**Description of the task:** All entries below are to be duplicated verbatim.
:: Information given
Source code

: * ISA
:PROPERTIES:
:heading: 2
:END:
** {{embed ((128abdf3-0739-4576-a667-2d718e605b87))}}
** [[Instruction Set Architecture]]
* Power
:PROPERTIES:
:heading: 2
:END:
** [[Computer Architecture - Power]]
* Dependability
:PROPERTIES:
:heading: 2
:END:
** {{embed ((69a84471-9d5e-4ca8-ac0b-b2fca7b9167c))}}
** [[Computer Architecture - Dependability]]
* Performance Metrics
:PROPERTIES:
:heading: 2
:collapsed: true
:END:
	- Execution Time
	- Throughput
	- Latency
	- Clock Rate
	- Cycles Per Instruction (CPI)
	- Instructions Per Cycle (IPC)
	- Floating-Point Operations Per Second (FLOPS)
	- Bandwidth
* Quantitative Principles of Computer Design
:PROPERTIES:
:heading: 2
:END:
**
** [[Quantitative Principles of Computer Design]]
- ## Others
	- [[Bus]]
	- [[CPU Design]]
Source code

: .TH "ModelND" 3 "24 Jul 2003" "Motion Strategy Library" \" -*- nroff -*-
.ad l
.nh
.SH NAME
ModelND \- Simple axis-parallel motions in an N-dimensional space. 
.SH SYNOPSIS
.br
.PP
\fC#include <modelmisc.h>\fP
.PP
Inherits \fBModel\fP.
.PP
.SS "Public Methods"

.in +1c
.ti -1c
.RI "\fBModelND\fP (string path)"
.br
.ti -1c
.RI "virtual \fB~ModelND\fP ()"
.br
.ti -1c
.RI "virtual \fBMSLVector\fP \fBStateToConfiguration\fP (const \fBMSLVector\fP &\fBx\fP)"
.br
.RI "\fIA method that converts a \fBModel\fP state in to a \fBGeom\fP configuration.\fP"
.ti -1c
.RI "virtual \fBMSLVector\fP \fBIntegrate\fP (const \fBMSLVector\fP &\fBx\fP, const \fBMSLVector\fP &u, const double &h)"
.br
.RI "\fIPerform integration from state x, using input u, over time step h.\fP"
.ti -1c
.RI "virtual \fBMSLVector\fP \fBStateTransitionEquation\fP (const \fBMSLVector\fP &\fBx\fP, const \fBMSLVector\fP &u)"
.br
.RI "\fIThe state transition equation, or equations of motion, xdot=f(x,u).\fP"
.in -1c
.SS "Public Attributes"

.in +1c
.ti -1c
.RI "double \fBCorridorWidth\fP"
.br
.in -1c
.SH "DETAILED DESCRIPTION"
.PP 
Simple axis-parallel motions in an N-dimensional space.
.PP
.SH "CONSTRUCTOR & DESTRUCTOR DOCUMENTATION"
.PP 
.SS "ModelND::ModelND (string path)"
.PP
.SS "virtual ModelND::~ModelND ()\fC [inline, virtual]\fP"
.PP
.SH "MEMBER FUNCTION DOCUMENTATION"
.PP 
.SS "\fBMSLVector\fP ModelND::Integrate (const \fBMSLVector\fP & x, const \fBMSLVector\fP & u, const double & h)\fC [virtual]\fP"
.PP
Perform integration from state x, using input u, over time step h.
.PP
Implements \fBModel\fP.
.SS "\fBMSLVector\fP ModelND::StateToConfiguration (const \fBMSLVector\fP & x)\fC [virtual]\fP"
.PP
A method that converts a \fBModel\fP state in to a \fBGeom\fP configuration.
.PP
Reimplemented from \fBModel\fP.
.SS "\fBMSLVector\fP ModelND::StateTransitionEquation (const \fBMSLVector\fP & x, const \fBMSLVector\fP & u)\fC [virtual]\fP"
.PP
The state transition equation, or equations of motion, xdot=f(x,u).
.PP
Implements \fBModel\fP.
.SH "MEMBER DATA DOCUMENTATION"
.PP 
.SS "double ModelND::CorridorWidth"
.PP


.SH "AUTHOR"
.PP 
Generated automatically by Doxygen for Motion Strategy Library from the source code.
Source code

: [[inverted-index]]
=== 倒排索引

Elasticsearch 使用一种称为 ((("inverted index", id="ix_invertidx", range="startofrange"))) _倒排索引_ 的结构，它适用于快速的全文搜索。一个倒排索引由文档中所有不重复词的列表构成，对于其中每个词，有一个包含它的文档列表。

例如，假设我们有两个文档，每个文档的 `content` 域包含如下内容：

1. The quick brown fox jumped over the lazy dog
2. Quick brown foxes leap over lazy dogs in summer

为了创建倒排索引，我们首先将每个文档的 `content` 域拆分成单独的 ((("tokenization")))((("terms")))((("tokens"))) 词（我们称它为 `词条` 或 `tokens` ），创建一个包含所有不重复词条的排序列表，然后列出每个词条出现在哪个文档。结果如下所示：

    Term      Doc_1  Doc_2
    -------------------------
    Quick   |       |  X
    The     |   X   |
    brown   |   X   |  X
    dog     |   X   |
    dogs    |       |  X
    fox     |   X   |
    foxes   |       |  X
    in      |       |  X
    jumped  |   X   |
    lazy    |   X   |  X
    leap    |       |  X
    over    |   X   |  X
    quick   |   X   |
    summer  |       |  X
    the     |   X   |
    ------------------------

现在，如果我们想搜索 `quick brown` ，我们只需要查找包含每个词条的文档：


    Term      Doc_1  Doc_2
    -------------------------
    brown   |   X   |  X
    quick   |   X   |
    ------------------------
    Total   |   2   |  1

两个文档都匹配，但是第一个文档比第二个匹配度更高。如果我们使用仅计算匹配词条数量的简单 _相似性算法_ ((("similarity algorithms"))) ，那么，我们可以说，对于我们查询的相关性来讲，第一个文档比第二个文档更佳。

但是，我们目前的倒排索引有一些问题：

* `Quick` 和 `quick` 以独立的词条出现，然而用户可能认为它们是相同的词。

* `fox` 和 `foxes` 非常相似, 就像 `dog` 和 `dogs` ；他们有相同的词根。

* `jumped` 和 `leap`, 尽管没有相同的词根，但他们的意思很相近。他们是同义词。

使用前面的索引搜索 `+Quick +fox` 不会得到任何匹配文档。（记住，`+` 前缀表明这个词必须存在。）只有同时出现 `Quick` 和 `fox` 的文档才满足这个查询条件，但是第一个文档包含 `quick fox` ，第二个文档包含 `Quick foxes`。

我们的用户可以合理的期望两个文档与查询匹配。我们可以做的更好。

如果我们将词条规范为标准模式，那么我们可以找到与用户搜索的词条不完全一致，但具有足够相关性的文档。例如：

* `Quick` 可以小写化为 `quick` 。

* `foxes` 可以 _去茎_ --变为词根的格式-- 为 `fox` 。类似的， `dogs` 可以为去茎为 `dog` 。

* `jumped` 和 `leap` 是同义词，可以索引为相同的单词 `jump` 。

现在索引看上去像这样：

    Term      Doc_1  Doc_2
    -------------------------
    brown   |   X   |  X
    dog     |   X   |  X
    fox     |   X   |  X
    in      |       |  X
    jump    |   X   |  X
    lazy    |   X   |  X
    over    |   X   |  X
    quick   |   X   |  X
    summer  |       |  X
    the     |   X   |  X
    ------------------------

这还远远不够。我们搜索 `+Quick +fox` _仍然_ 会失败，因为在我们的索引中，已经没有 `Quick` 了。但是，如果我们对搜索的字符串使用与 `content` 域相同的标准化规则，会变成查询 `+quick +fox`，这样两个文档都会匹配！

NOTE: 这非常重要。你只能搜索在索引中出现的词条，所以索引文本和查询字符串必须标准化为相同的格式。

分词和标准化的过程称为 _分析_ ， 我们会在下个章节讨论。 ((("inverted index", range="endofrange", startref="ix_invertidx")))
::::
**Answer space:**
Source code

: * ISA
:PROPERTIES:
:heading: 2
:END:
** {{embed ((128abdf3-0739-4576-a667-2d718e605b87))}}
** [[Instruction Set Architecture]]
* Power
:PROPERTIES:
:heading: 2
:END:
** [[Computer Architecture - Power]]
* Dependability
:PROPERTIES:
:heading: 2
:END:
** {{embed ((69a84471-9d5e-4ca8-ac0b-b2fca7b9167c))}}
** [[Computer Architecture - Dependability]]
* Performance Metrics
:PROPERTIES:
:heading: 2
:collapsed: true
:END:
	- Execution Time
	- Throughput
	- Latency
	- Clock Rate
	- Cycles Per Instruction (CPI)
	- Instructions Per Cycle (IPC)
	- Floating-Point Operations Per Second (FLOPS)
	- Bandwidth
* Quantitative Principles of Computer Design
:PROPERTIES:
:heading: 2
:END:
**
** [[Quantitative Principles of Computer Design]]
- ## Others
	- [[Bus]]
	- [[CPU Design]]
Source code

: .TH "ModelND" 3 "24 Jul 2003" "Motion Strategy Library" \" -*- nroff -*-
.ad l
.nh
.SH NAME
ModelND \- Simple axis-parallel motions in an N-dimensional space. 
.SH SYNOPSIS
.br
.PP
\fC#include <modelmisc.h>\fP
.PP
Inherits \fBModel\fP.
.PP
.SS "Public Methods"

.in +1c
.ti -1c
.RI "\fBModelND\fP (string path)"
.br
.ti -1c
.RI "virtual \fB~ModelND\fP ()"
.br
.ti -1c
.RI "virtual \fBMSLVector\fP \fBStateToConfiguration\fP (const \fBMSLVector\fP &\fBx\fP)"
.br
.RI "\fIA method that converts a \fBModel\fP state in to a \fBGeom\fP configuration.\fP"
.ti -1c
.RI "virtual \fBMSLVector\fP \fBIntegrate\fP (const \fBMSLVector\fP &\fBx\fP, const \fBMSLVector\fP &u, const double &h)"
.br
.RI "\fIPerform integration from state x, using input u, over time step h.\fP"
.ti -1c
.RI "virtual \fBMSLVector\fP \fBStateTransitionEquation\fP (const \fBMSLVector\fP &\fBx\fP, const \fBMSLVector\fP &u)"
.br
.RI "\fIThe state transition equation, or equations of motion, xdot=f(x,u).\fP"
.in -1c
.SS "Public Attributes"

.in +1c
.ti -1c
.RI "double \fBCorridorWidth\fP"
.br
.in -1c
.SH "DETAILED DESCRIPTION"
.PP 
Simple axis-parallel motions in an N-dimensional space.
.PP
.SH "CONSTRUCTOR & DESTRUCTOR DOCUMENTATION"
.PP 
.SS "ModelND::ModelND (string path)"
.PP
.SS "virtual ModelND::~ModelND ()\fC [inline, virtual]\fP"
.PP
.SH "MEMBER FUNCTION DOCUMENTATION"
.PP 
.SS "\fBMSLVector\fP ModelND::Integrate (const \fBMSLVector\fP & x, const \fBMSLVector\fP & u, const double & h)\fC [virtual]\fP"
.PP
Perform integration from state x, using input u, over time step h.
.PP
Implements \fBModel\fP.
.SS "\fBMSLVector\fP ModelND::StateToConfiguration (const \fBMSLVector\fP & x)\fC [virtual]\fP"
.PP
A method that converts a \fBModel\fP state in to a \fBGeom\fP configuration.
.PP
Reimplemented from \fBModel\fP.
.SS "\fBMSLVector\fP ModelND::StateTransitionEquation (const \fBMSLVector\fP & x, const \fBMSLVector\fP & u)\fC [virtual]\fP"
.PP
The state transition equation, or equations of motion, xdot=f(x,u).
.PP
Implements \fBModel\fP.
.SH "MEMBER DATA DOCUMENTATION"
.PP 
.SS "double ModelND::CorridorWidth"
.PP


.SH "AUTHOR"
.PP 
Generated automatically by Doxygen for Motion Strategy Library from the source code.
Source code

: [[inverted-index]]
=== 倒排索引

Elasticsearch 使用一种称为 ((("inverted index", id="ix_invertidx", range="startofrange"))) _倒排索引_ 的结构，它适用于快速的全文搜索。一个倒排索引由文档中所有不重复词的列表构成，对于其中每个词，有一个包含它的文档列表。

例如，假设我们有两个文档，每个文档的 `content` 域包含如下内容：

1. The quick brown fox jumped over the lazy dog
2. Quick brown foxes leap over lazy dogs in summer

为了创建倒排索引，我们首先将每个文档的 `content` 域拆分成单独的 ((("tokenization")))((("terms")))((("tokens"))) 词（我们称它为 `词条` 或 `tokens` ），创建一个包含所有不重复词条的排序列表，然后列出每个词条出现在哪个文档。结果如下所示：

    Term      Doc_1  Doc_2
    -------------------------
    Quick   |       |  X
    The     |   X   |
    brown   |   X   |  X
    dog     |   X   |
    dogs    |       |  X
    fox     |   X   |
    foxes   |       |  X
    in      |       |  X
    jumped  |   X   |
    lazy    |   X   |  X
    leap    |       |  X
    over    |   X   |  X
    quick   |   X   |
    summer  |       |  X
    the     |   X   |
    ------------------------

现在，如果我们想搜索 `quick brown` ，我们只需要查找包含每个词条的文档：


    Term      Doc_1  Doc_2
    -------------------------
    brown   |   X   |  X
    quick   |   X   |
    ------------------------
    Total   |   2   |  1

两个文档都匹配，但是第一个文档比第二个匹配度更高。如果我们使用仅计算匹配词条数量的简单 _相似性算法_ ((("similarity algorithms"))) ，那么，我们可以说，对于我们查询的相关性来讲，第一个文档比第二个文档更佳。

但是，我们目前的倒排索引有一些问题：

* `Quick` 和 `quick` 以独立的词条出现，然而用户可能认为它们是相同的词。

* `fox` 和 `foxes` 非常相似, 就像 `dog` 和 `dogs` ；他们有相同的词根。

* `jumped` 和 `leap`, 尽管没有相同的词根，但他们的意思很相近。他们是同义词。

使用前面的索引搜索 `+Quick +fox` 不会得到任何匹配文档。（记住，`+` 前缀表明这个词必须存在。）只有同时出现 `Quick` 和 `fox` 的文档才满足这个查询条件，但是第一个文档包含 `quick fox` ，第二个文档包含 `Quick foxes`。

我们的用户可以合理的期望两个文档与查询匹配。我们可以做的更好。

如果我们将词条规范为标准模式，那么我们可以找到与用户搜索的词条不完全一致，但具有足够相关性的文档。例如：

* `Quick` 可以小写化为 `quick` 。

* `foxes` 可以 _去茎_ --变为词根的格式-- 为 `fox` 。类似的， `dogs` 可以为去茎为 `dog` 。

* `jumped` 和 `leap` 是同义词，可以索引为相同的单词 `jump` 。

现在索引看上去像这样：

    Term      Doc_1  Doc_2
    -------------------------
    brown   |   X   |  X
    dog     |   X   |  X
    fox     |   X   |  X
    in      |       |  X
    jump    |   X   |  X
    lazy    |   X   |  X
    over    |   X   |  X
    quick   |   X   |  X
    summer  |       |  X
    the     |   X   |  X
    ------------------------

这还远远不够。我们搜索 `+Quick +fox` _仍然_ 会失败，因为在我们的索引中，已经没有 `Quick` 了。但是，如果我们对搜索的字符串使用与 `content` 域相同的标准化规则，会变成查询 `+quick +fox`，这样两个文档都会匹配！

NOTE: 这非常重要。你只能搜索在索引中出现的词条，所以索引文本和查询字符串必须标准化为相同的格式。

分词和标准化的过程称为 _分析_ ， 我们会在下个章节讨论。 ((("inverted index", range="endofrange", startref="ix_invertidx")))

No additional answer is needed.